С появлением новой экологии войны архивы войны стали менее стабильными и более подверженными капризам дигитализации. Это значительно затрудняет выход из зеркального зала, созданного социальными медиа. Это приводит к тому, что историки либо жалуются на то, что история размывается, либо сами изучают то, что помнят люди, а не современные документы. Таким образом, наше общее понимание прошлого оказывается зажатым между доцифровым и сильно осадочным восприятием войны в истории, обрамленной аналоговыми архивами, и цифровой суматохой настоящего, обрамленного социальными медиа. Это колебание истории и памяти и есть радикальное прошлое. Если мы хотим разобраться в нем, то должны прибегнуть к ментальным сокращениям, или схемам, которые могут помочь нам организовать, интерпретировать и усвоить новый опыт.
Для ученых, пытающихся понять историю и память о войне в новой военной экологии, навигация через эту призму ментальных ярлыков представляет собой особую проблему. Это связано с тем, что информатизация превратила войны XXI века в опыт, который непрерывно транслируется. Один из способов найти смысл в этом цифровом потоке - привязать войну к истории. Проблема для историков заключается в том, что исторический метод - исследование прошлого в глубине, широте и контексте - не предназначен для работы на скорости, когда важна лишь достоверность момента.
Историкам, возможно, трудно угнаться за скоростью дезинформации, однако это не означает, что люди не могут найти свои собственные способы извлечь смысл из войны. Напротив, очевидно, что политическое насилие в XXI веке определяется старыми, более распространенными в обществе представлениями о взаимоотношениях между войной и обществом. Это схематизирует понимание и выступает в качестве линзы, через которую рассматриваются онлайн и офлайн репрезентации войны. В результате происходит переворачивание прошлого, в котором старые представления о войне накладываются на новые дискурсы цифрового настоящего. Так, на примере Великобритании клише о "войне" или "духе Дюнкерка", умиротворении или империи становятся референтами для объяснения или проведения параллелей с современными конфликтами, которые проникают в наши социальные сети. Составляя карту того, как эти старые и цифровые дискурсы вступают в контакт друг с другом, эта глава исследует то, как различные схемы войны в XXI веке структурируют внимание.

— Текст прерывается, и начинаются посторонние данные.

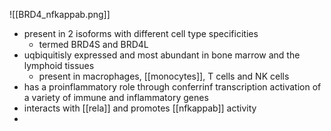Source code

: ![[BRD4_nfkappab.png]]
- present in 2 isoforms with different cell type specificities
	- termed BRD4S and BRD4L
- uqbiquitisly expressed and most abundant in bone marrow and the lymphoid  tissues
	- present in macrophages, [[monocytes]], T cells and NK cells 
- has a proinflammatory role through conferrinf transcription activation of a variety of immune and inflammatory genes
- interacts with [[rela]] and promotes [[nfkappab]] activity
- 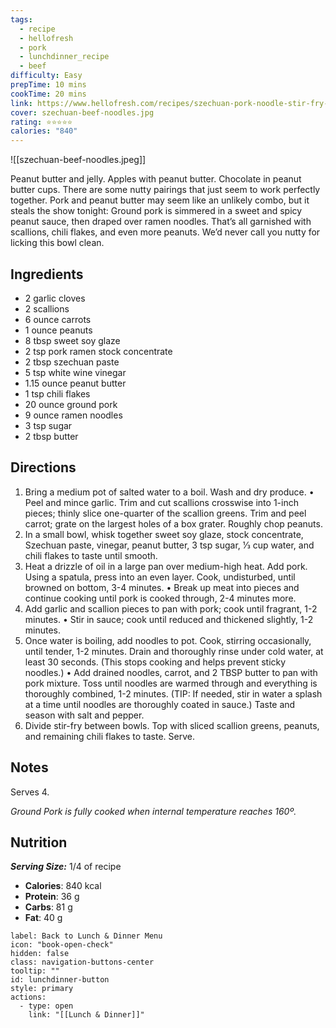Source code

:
 ```yaml
---
tags:
  - recipe
  - hellofresh
  - pork
  - lunchdinner_recipe
  - beef
difficulty: Easy
prepTime: 10 mins
cookTime: 20 mins
link: https://www.hellofresh.com/recipes/szechuan-pork-noodle-stir-fry-64a4f7393223226bfd2b8af3
cover: szechuan-beef-noodles.jpg
rating: ⭐️⭐️⭐️⭐️⭐️
calories: "840"
---
```


![[szechuan-beef-noodles.jpeg]]

Peanut butter and jelly. Apples with peanut butter. Chocolate in peanut butter cups. There are some nutty pairings that just seem to work perfectly together. Pork and peanut butter may seem like an unlikely combo, but it steals the show tonight: Ground pork is simmered in a sweet and spicy peanut sauce, then draped over ramen noodles. That’s all garnished with scallions, chili flakes, and even more peanuts. We’d never call you nutty for licking this bowl clean.

## Ingredients
- 2 garlic cloves
- 2 scallions
- 6 ounce carrots
- 1 ounce peanuts
- 8 tbsp sweet soy glaze
- 2 tsp pork ramen stock concentrate
- 2 tbsp szechuan paste
- 5 tsp white wine vinegar
- 1.15 ounce peanut butter
- 1 tsp chili flakes
- 20 ounce ground pork
- 9 ounce ramen noodles
- 3 tsp sugar
- 2 tbsp butter


## Directions
1. Bring a medium pot of salted water to a boil. Wash and dry produce. • Peel and mince garlic. Trim and cut scallions crosswise into 1-inch pieces; thinly slice one-quarter of the scallion greens. Trim and peel carrot; grate on the largest holes of a box grater. Roughly chop peanuts.
2. In a small bowl, whisk together sweet soy glaze, stock concentrate, Szechuan paste, vinegar, peanut butter, 3 tsp sugar, 1⁄3 cup water, and chili flakes to taste until smooth.
3. Heat a drizzle of oil in a large pan over medium-high heat. Add pork. Using a spatula, press into an even layer. Cook, undisturbed, until browned on bottom, 3-4 minutes. • Break up meat into pieces and continue cooking until pork is cooked through, 2-4 minutes more.
4. Add garlic and scallion pieces to pan with pork; cook until fragrant, 1-2 minutes. • Stir in sauce; cook until reduced and thickened slightly, 1-2 minutes.
5. Once water is boiling, add noodles to pot. Cook, stirring occasionally, until tender, 1-2 minutes. Drain and thoroughly rinse under cold water, at least 30 seconds. (This stops cooking and helps prevent sticky noodles.) • Add drained noodles, carrot, and 2 TBSP butter to pan with pork mixture. Toss until noodles are warmed through and everything is thoroughly combined, 1-2 minutes. (TIP: If needed, stir in water a splash at a time until noodles are thoroughly coated in sauce.) Taste and season with salt and pepper.
6. Divide stir-fry between bowls. Top with sliced scallion greens, peanuts, and remaining chili flakes to taste. Serve.

## Notes
Serves 4.

*Ground Pork is fully cooked when internal temperature reaches 160º.*


## Nutrition
***Serving Size:*** 1/4 of recipe
- **Calories**: 840 kcal
- **Protein**: 36 g
- **Carbs**: 81 g
- **Fat**: 40 g


```meta-bind-button
label: Back to Lunch & Dinner Menu
icon: "book-open-check"
hidden: false
class: navigation-buttons-center
tooltip: ""
id: lunchdinner-button
style: primary
actions:
  - type: open
    link: "[[Lunch & Dinner]]"

```
 
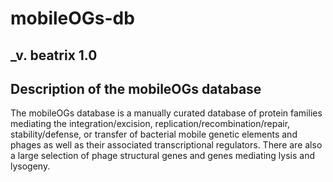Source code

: # mobileOGs-db
## _v. beatrix 1.0 
## Description of the mobileOGs database
The mobileOGs database is a manually curated database of protein families mediating the integration/excision, replication/recombination/repair, stability/defense, or transfer of bacterial mobile genetic elements and phages as well as their associated transcriptional regulators. There are also a large selection of phage structural genes and genes mediating lysis and lysogeny. 
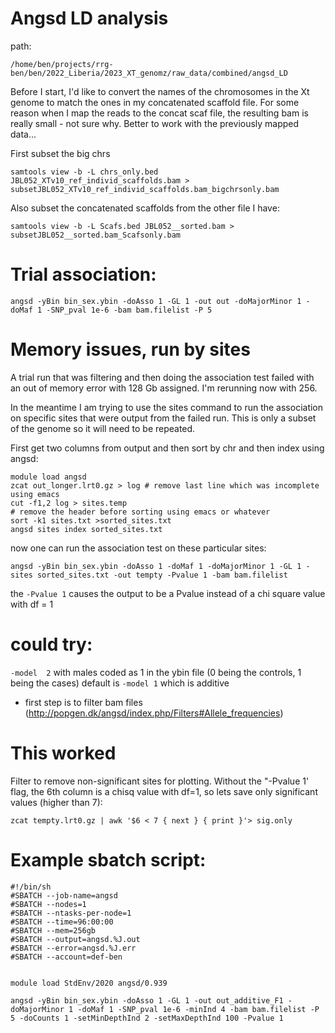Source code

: # Angsd LD analysis
path:
```
/home/ben/projects/rrg-ben/ben/2022_Liberia/2023_XT_genomz/raw_data/combined/angsd_LD
```
Before I start, I'd like to convert the names of the chromosomes in the Xt genome to match the ones in my concatenated scaffold file. For some reason when I map the reads to the concat scaf file, the resulting bam is really small - not sure why.  Better to work with the previously mapped data...

First subset the big chrs
```
samtools view -b -L chrs_only.bed JBL052_XTv10_ref_individ_scaffolds.bam > subsetJBL052_XTv10_ref_individ_scaffolds.bam_bigchrsonly.bam
```
Also subset the concatenated scaffolds from the other file I have:
```
samtools view -b -L Scafs.bed JBL052__sorted.bam > subsetJBL052__sorted.bam_Scafsonly.bam
```

# Trial association:
```
angsd -yBin bin_sex.ybin -doAsso 1 -GL 1 -out out -doMajorMinor 1 -doMaf 1 -SNP_pval 1e-6 -bam bam.filelist -P 5
```

# Memory issues, run by sites
A trial run that was filtering and then doing the association test failed with an out of memory error with 128 Gb assigned.  I'm rerunning now with 256.

In the meantime I am trying to use the sites command to run the association on specific sites that were output from the failed run. This is only a subset of the genome so it will need to be repeated.

First get two columns from output and then sort by chr and then index using angsd:
```
module load angsd
zcat out_longer.lrt0.gz > log # remove last line which was incomplete using emacs
cut -f1,2 log > sites.temp
# remove the header before sorting using emacs or whatever
sort -k1 sites.txt >sorted_sites.txt 
angsd sites index sorted_sites.txt 
```
now one can run the association test on these particular sites:
```
angsd -yBin bin_sex.ybin -doAsso 1 -doMaf 1 -doMajorMinor 1 -GL 1 -sites sorted_sites.txt -out tempty -Pvalue 1 -bam bam.filelist 
```
 the `-Pvalue 1` causes the output to be a Pvalue instead of a chi square value with df = 1

# could try:
 `-model  2` with males coded as 1 in the ybin file (0 being the controls, 1 being the cases)
 default is `-model 1` which is additive



* first step is to filter bam files (http://popgen.dk/angsd/index.php/Filters#Allele_frequencies)


# This worked

Filter to remove non-significant sites for plotting.
Without the "-Pvalue 1' flag, the 6th column is a chisq value with df=1, so lets save only significant values (higher than 7):
```
zcat tempty.lrt0.gz | awk '$6 < 7 { next } { print }'> sig.only
```

# Example sbatch script:
```
#!/bin/sh
#SBATCH --job-name=angsd
#SBATCH --nodes=1
#SBATCH --ntasks-per-node=1
#SBATCH --time=96:00:00
#SBATCH --mem=256gb
#SBATCH --output=angsd.%J.out
#SBATCH --error=angsd.%J.err
#SBATCH --account=def-ben


module load StdEnv/2020 angsd/0.939

angsd -yBin bin_sex.ybin -doAsso 1 -GL 1 -out out_additive_F1 -doMajorMinor 1 -doMaf 1 -SNP_pval 1e-6 -minInd 4 -bam bam.filelist -P 5 -doCounts 1 -setMinDepthInd 2 -setMaxDepthInd 100 -Pvalue 1
```
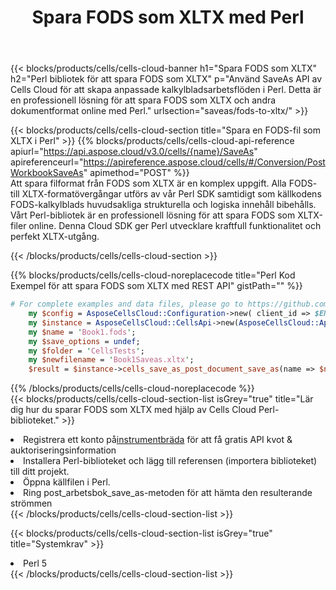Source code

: ﻿---
title:  Spara FODS som XLTX med Perl
description:  Använder Aspose.Cells Cloud SDK för Perl för att spara FODS-formatfil som XLTX-formatfil.
kwords: Excel, Save FODS as XLTX, REST, Perl
howto: How to save FODS as XLTX using Aspose.Cells Cloud Perl library.
---
{{< blocks/products/cells/cells-cloud-banner h1="Spara FODS som XLTX" h2="Perl bibliotek för att spara FODS som XLTX" p="Använd SaveAs API av Cells Cloud för att skapa anpassade kalkylbladsarbetsflöden i Perl. Detta är en professionell lösning för att spara FODS som XLTX och andra dokumentformat online med Perl." urlsection="saveas/fods-to-xltx/" >}}

{{< blocks/products/cells/cells-cloud-section title="Spara en FODS-fil som XLTX i Perl" >}}
{{% blocks/products/cells/cells-cloud-api-reference apiurl="https://api.aspose.cloud/v3.0/cells/{name}/SaveAs" apireferenceurl="https://apireference.aspose.cloud/cells/#/Conversion/PostWorkbookSaveAs" apimethod="POST" %}}
<br/>
Att spara filformat från FODS som XLTX är en komplex uppgift. Alla FODS- till XLTX-formatövergångar utförs av vår Perl SDK samtidigt som källkodens FODS-kalkylblads huvudsakliga strukturella och logiska innehåll bibehålls. Vårt Perl-bibliotek är en professionell lösning för att spara FODS som XLTX-filer online. Denna Cloud SDK ger Perl utvecklare kraftfull funktionalitet och perfekt XLTX-utgång.

{{< /blocks/products/cells/cells-cloud-section >}}

{{% blocks/products/cells/cells-cloud-noreplacecode title="Perl Kod Exempel för att spara FODS som XLTX med REST API" gistPath="" %}}
  
```perl
# For complete examples and data files, please go to https://github.com/aspose-cells-cloud/aspose-cells-cloud-perl/
    my $config = AsposeCellsCloud::Configuration->new( client_id => $ENV{'ProductClientId'}, client_secret => $ENV{'ProductClientSecret'});
    my $instance = AsposeCellsCloud::CellsApi->new(AsposeCellsCloud::ApiClient->new( $config));
    my $name = 'Book1.fods';
    my $save_options = undef;
    my $folder = 'CellsTests';
    my $newfilename = 'Book1Saveas.xltx';
    $result = $instance->cells_save_as_post_document_save_as(name => $name,save_options => $save_options, newfilename => $newfilename, folder => $folder);
```
  
{{% /blocks/products/cells/cells-cloud-noreplacecode %}}
<br/>
{{< blocks/products/cells/cells-cloud-section-list isGrey="true" title="Lär dig hur du sparar FODS som XLTX med hjälp av Cells Cloud Perl-biblioteket." >}}
<li> Registrera ett konto på<a href="https://dashboard.aspose.cloud/">instrumentbräda</a> för att få gratis API kvot & auktoriseringsinformation</li>
<li>Installera Perl-biblioteket och lägg till referensen (importera biblioteket) till ditt projekt.</li>
<li>Öppna källfilen i Perl.</li>
<li>Ring post_arbetsbok_save_as-metoden för att hämta den resulterande strömmen</li>
{{< /blocks/products/cells/cells-cloud-section-list >}}

{{< blocks/products/cells/cells-cloud-section-list isGrey="true" title="Systemkrav" >}}
<li>Perl 5</li>
{{< /blocks/products/cells/cells-cloud-section-list >}}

В двадцатом веке память была оформлена аналоговыми носителями, записанными на бумаге, магнитной ленте и пленке. Такая форма памяти сегодня отражает сравнительно устоявшееся понимание прошлого, когда, например, во многих (хотя и не во всех) странах существует устоявшаяся и рутинизированная памятная культура Первой и Второй мировых войн, которая обрамляется, например, Воскресеньем Памяти или Днем памяти. Память в контексте радикальной войны, напротив, определяется непосредственностью и неопределенностью цифровых инфраструктур записи, обмена и архивирования, в сочетании с подрывом традиционных функций памяти, которые предполагают дистанцию, рефлексию и ретроспективу. Это не значит, что память двадцатого века, представленная в мемориалах и истории, больше не актуальна. Скорее, мы утверждаем, что мемориализация войны в рамках мейнстрима выполняет значительную работу по определению того, как воспринимаются, легитимизируются или игнорируются войны XXI века.